On holiday I have, (In no particular order):
Walked along ‘The Jurrasic Coast’ (Britains best region for fossils)
Drank tea, otter ale, wine (red and white)
Got stuck in traffic on the M6
Eaten curry, pasties and lasagne
Walked up an ancient hill fort
Bought ‘Cronicles of Narnia’ top trumps
I’m very tired now so I might write more clearly about things later.
…Is the rather catchy name of the beer festival that takes place in the crypt of Liverpools catholic cathedral, which I attended on wednesday night. From my hazy recollections of the evening I would *STRONGLY* recommend Lindisfarne Mead if you ever get the chance (14.5%, ouch). It’s brewed by monks in Lindisfarne/Northumberland I think. They had a disappointing amount of Yorkshire beers but they did have some good local beers from liverpool, for example Cains raisin beer.
Well feb the 14th (otherwise known as valentines day) has crawled around again. Even if you’re in a functional relationship, the level of tat, stuffed toys and overly sentimental cards is enough to put you in an existential funk for several days.
Last year I managed to avoid most of this karmic fallout by working a bar populated almost entirely by miserable old men (with a few couples thrown in too), whilst Katie was in Oz 10,000 miles and 12hrs away.

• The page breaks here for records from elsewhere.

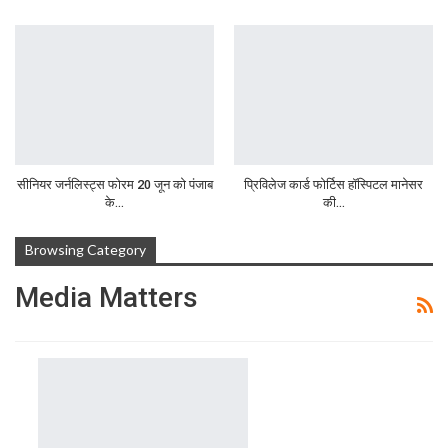
सीनियर जर्नलिस्ट्स फोरम 20 जून को पंजाब
प्रिविलेज कार्ड फोर्टिस हॉस्पिटल मानेसर
के…
की…
Browsing Category
Media Matters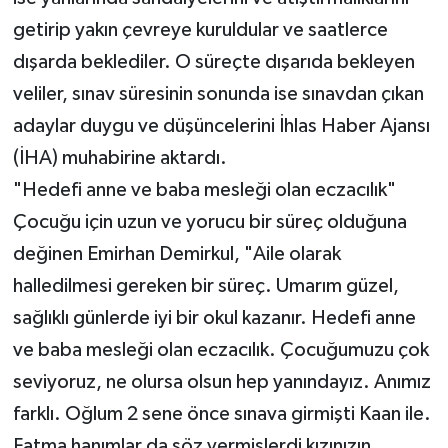
getirip yakın çevreye kuruldular ve saatlerce
dışarda beklediler. O süreçte dışarıda bekleyen
veliler, sınav süresinin sonunda ise sınavdan çıkan
adaylar duygu ve düşüncelerini İhlas Haber Ajansı
(İHA) muhabirine aktardı.
"Hedefi anne ve baba mesleği olan eczacılık"
Çocuğu için uzun ve yorucu bir süreç olduğuna
değinen Emirhan Demirkul, "Aile olarak
halledilmesi gereken bir süreç. Umarım güzel,
sağlıklı günlerde iyi bir okul kazanır. Hedefi anne
ve baba mesleği olan eczacılık. Çocuğumuzu çok
seviyoruz, ne olursa olsun hep yanındayız. Anımız
farklı. Oğlum 2 sene önce sınava girmişti Kaan ile.
Fatma hanımlar da söz vermişlerdi kızınızın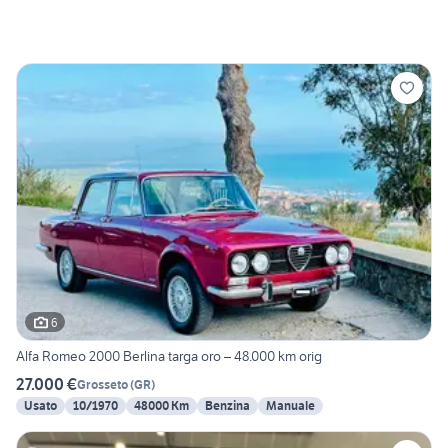
6
Alfa Romeo 2000 Berlina targa oro – 48.000 km orig
27.000 €
Grosseto
(
GR
)
Usato
10/1970
48000 Km
Benzina
Manuale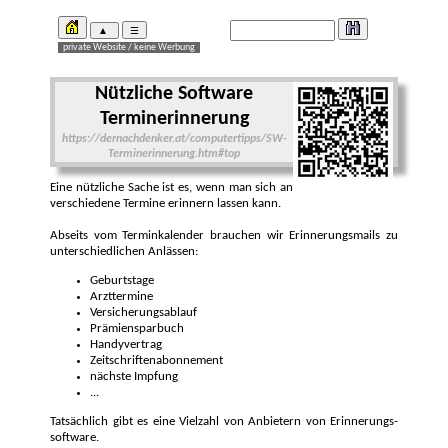
Nützliche Soft­ware
Terminer­innerung
https://dernachdenker.at/computertipps/SW-
Terminerinnerung.htm#top
Eine nützliche Sache ist es, wenn man sich an
verschie­dene Ter­mine erinnern lassen kann.
Abseits vom Termin­kalender brauchen wir Er­innerungs­mails zu
unterschied­lichen An­lässen:
Geburtstage
Arzttermine
Versicherungsablauf
Prämiensparbuch
Handyvertrag
Zeitschriftenabonnement
nächste Impfung
...
Tatsächlich gibt es eine Viel­zahl von Anbie­tern von Erinnerungs­
software.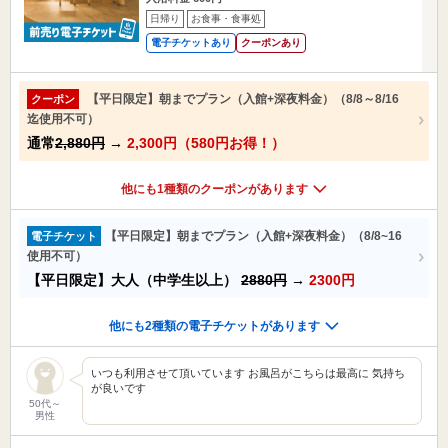
日帰り
お食事・食事処
電子チケットあり
クーポンあり
【平日限定】朝までプラン（入館+深夜料金）（8/8～8/16
クーポン
迄使用不可）
通常
2,880円
→
2,300円（580円お得！）
他にも1種類のクーポンがあります
【平日限定】朝までプラン（入館+深夜料金）（8/8~16
電子チケット
使用不可）
【平日限定】大人（中学生以上）
2880円
→
2300円
他にも2種類の電子チケットがあります
いつも利用させて頂いています お風呂がこちらは最高に 気持ち
が良いです
50代～
男性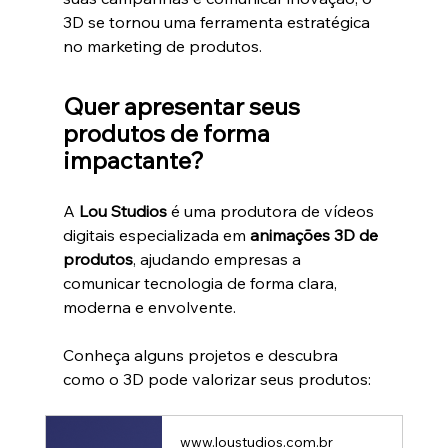
3D se tornou uma ferramenta estratégica 
no marketing de produtos.
Quer apresentar seus 
produtos de forma 
impactante?
A 
Lou Studios
 é uma produtora de vídeos 
digitais especializada em 
animações 3D de 
produtos
, ajudando empresas a 
comunicar tecnologia de forma clara, 
moderna e envolvente.
Conheça alguns projetos e descubra 
como o 3D pode valorizar seus produtos:
www.loustudios.com.br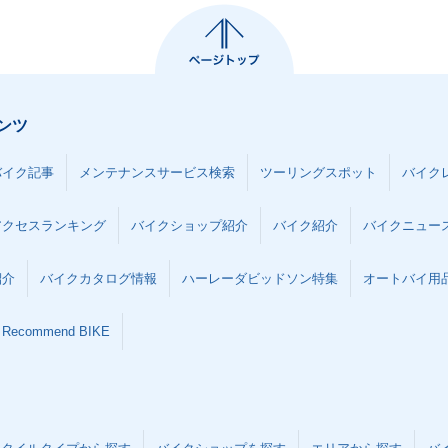
ンツ
バイク記事
メンテナンスサービス検索
ツーリングスポット
バイク
アクセスランキング
バイクショップ紹介
バイク紹介
バイクニュー
紹介
バイクカタログ情報
ハーレーダビッドソン特集
オートバイ用品な
Recommend BIKE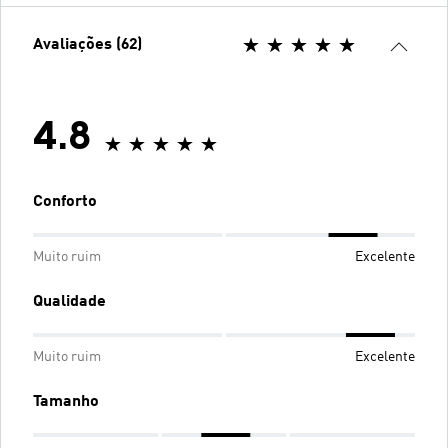
Avaliações (62)
4.8
Conforto
Muito ruim
Excelente
Qualidade
Muito ruim
Excelente
Tamanho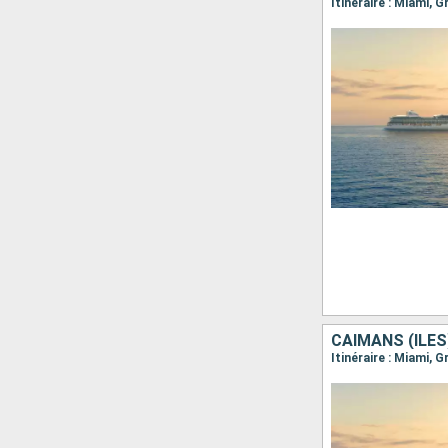
Itinéraire : Miami,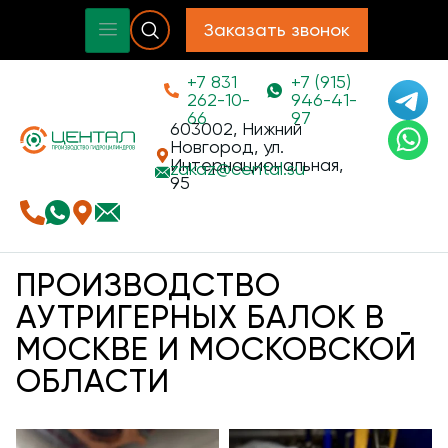
Заказать звонок
+7 831
+7 (915)
262-10-
946-41-
66
97
603002, Нижний
Новгород, ул.
Интернациональная,
zakaz@
cental.su
95
ПРОИЗВОДСТВО
АУТРИГЕРНЫХ БАЛОК В
МОСКВЕ И МОСКОВСКОЙ
ОБЛАСТИ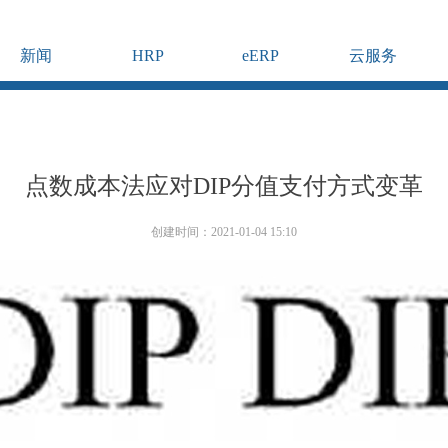
新闻
HRP
eERP
云服务
点数成本法应对DIP分值支付方式变革
创建时间：
2021-01-04
15:10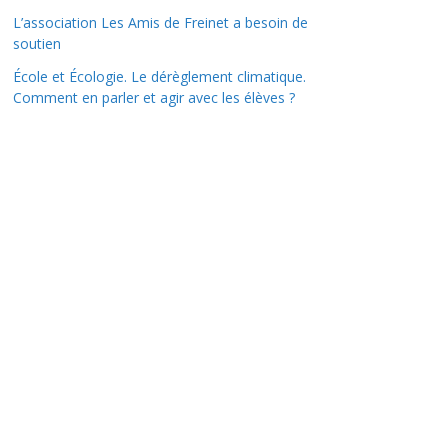
L’association Les Amis de Freinet a besoin de
soutien
École et Écologie. Le dérèglement climatique.
Comment en parler et agir avec les élèves ?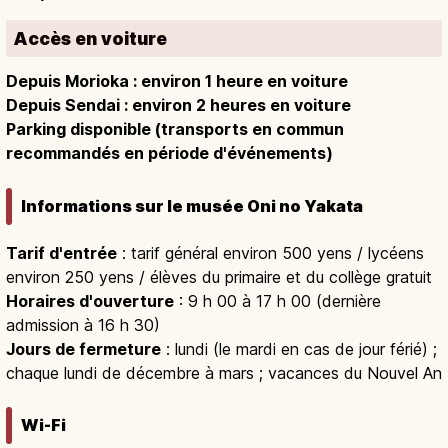
Accès en voiture
Depuis Morioka : environ 1 heure en voiture
Depuis Sendai : environ 2 heures en voiture
Parking disponible (transports en commun
recommandés en période d'événements)
Informations sur le musée Oni no Yakata
Tarif d'entrée
: tarif général environ 500 yens / lycéens
environ 250 yens / élèves du primaire et du collège gratuit
Horaires d'ouverture
: 9 h 00 à 17 h 00 (dernière
admission à 16 h 30)
Jours de fermeture
: lundi (le mardi en cas de jour férié) ;
chaque lundi de décembre à mars ; vacances du Nouvel An
Wi-Fi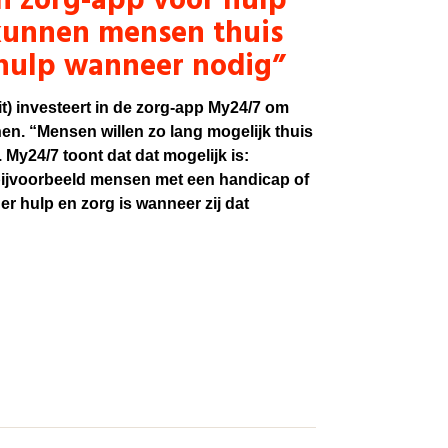
in zorg-app voor hulp
 kunnen mensen thuis
 hulp wanneer nodig”
t) investeert in de zorg-app My24/7 om
nen. “Mensen willen zo lang mogelijk thuis
 My24/7 toont dat dat mogelijk is:
 bijvoorbeeld mensen met een handicap of
er hulp en zorg is wanneer zij dat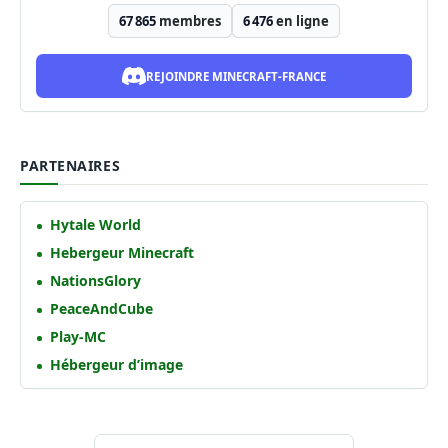
67 865
membres
6 476
en ligne
REJOINDRE MINECRAFT-FRANCE
PARTENAIRES
Hytale World
Hebergeur Minecraft
NationsGlory
PeaceAndCube
Play-MC
Hébergeur d’image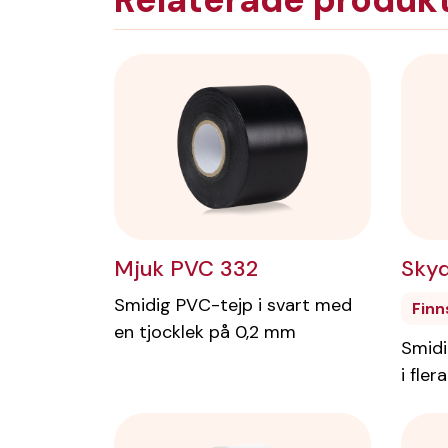
Mjuk PVC 332
Skyd
Smidig PVC-tejp i svart med
Finn
en tjocklek på 0,2 mm
Smidi
i fler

I guess it’s the politics of the situation that I find most distressing. How much money do you spend (not a lot in my case as I recently lost my last temping job)? There is also a level of one-up-manship inherent in those massive outsized cards and toy bears, which is…. disturbing to say the least. It’s like an emotional cold war arms race, which can only end in disaster and synthetic fur. What exactly does one do with said bear afterward anyway? Don’t go down that route kids. If Hallmark have to tell you how to say "I love you" then your obviously some kind of emotional jellyfish caught in one of lifes rip-tides.
[REDACTED obviously apologies profusely to any of his readers who like soft toys and wishes them all the best]
My last blog entry got lost in cyberspace due to a library computer crash. Here it is again:
"Excuse me sir, is this a nunnery?"
Well, I made it to the party in the convent/nunnery (Apparently nunnery is the ye olde word for a convent, but to my mind it has conjured up images of a shrubbery with nuns planted in it at regular intervals).
The party was a bonding session for a charity that deals with supporting Asylum Seekers which Katie is/was involved with. I think this must make us eligble to wear the "Hated By The Daily Mail T Shirts" I head about recently in the Guardian.
Whilst I was there I took the opportunity to nose around a bit. To be honest I was expecting some surreal "Father Ted" scenario. For people who have taken a vow of poverty, the nuns seemed to have a pretty good stock of wine, crime fiction (and bizzarely) pirate CDs. However I was mildly disappointed to discover that the nuns no longer wear habits. I decided to do a little digging and find out what really makes nuns tick. Sister Kathleen told me that she had no peace until she made the decison to enter the order as did the other nun I spoke to (who's name I unfortunately forgot). Neither of them seemed to have any regrets about their choices and carried on with that steely eyed determination and warm hospitality that only older women are capable of. That and the apparent belief that to change the world all you really have to do is provide free cups of tea (or alcohol) to any stranger that crosses your threshold. I like old people. I like tea and alcohol too.